AutoTrader didn’t experience any real harmful backlash in the end, reporting minimal negative public opinion and zero negative press coverage as a result of MacDonald’s quick decision-making and effective communication.

The aforementioned “Parking Garage” spot promoted the site’s “Owner Reviews” portal, a particular favourite of MacDonald, for he had worked industriously for four months building an audience from scratch to help populate the platform with Canadian–written car reviews.

Back in the U.K., where MacDonald helped launch a similar offering, there was a wealth of registered AutoTrader customers (nearly 1.6 million) to invite to contribute. But the Canadian constituent hadn’t been gathering online registrations as extensively, leaving only an outdated database of 50,000 people (acquired from contests and during exhibitions) for MacDonald and his team to contact.

So, partnering with Toronto-based Play Money Media, the brand offered Facebook coins to players in exchange for a review of their car. The social gaming incentives drove more than 25,000 reviews in less than four months and created a new database of more than one million. The platform ultimately improved site conversion by 30%.

“It was a big win for us to enhance the site’s experience with that much content, that quickly and with such a low premium,” he says.

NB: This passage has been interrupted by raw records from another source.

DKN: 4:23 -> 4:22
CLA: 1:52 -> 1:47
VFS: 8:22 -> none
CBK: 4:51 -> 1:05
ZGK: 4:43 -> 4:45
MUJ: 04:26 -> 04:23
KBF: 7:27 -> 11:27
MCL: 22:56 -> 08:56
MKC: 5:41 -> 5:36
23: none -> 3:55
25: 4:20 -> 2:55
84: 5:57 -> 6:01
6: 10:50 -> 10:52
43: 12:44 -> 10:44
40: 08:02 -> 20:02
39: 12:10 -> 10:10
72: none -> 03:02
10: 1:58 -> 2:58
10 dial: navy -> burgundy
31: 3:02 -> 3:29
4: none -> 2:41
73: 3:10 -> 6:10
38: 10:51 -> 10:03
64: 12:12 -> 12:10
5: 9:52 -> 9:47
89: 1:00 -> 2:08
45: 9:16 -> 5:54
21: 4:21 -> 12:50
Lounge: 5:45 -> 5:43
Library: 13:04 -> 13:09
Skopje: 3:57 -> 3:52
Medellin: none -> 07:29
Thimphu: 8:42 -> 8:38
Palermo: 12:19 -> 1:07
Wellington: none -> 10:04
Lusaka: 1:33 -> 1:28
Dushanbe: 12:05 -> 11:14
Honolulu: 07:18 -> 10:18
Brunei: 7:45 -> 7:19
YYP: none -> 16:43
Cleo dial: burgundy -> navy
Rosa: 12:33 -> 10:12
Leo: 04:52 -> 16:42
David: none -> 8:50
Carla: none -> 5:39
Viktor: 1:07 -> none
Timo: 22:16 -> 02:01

By dedicating resources to migrate to digital, tapping into social gaming and, more significantly, shuttering most of its print products in June of 2012, MacDonald says the brand has been able to balance out its user base. It now attracts a younger audience as well as a more natural gender split. “[However] the loss of older users was minimal as print was not used very much at all by the time we closed it down,” he adds. “The migration has been swift and effective, even for the older demo.”

But MacDonald isn’t content with just taking AutoTrader from a position of decline to one of growth. “I’d love there to be a day when AutoTrader is as synonymous with buying and selling a car as Tim Hortons is with coffee. It’s the default go-to. We’re not there yet, but we’ll get there.”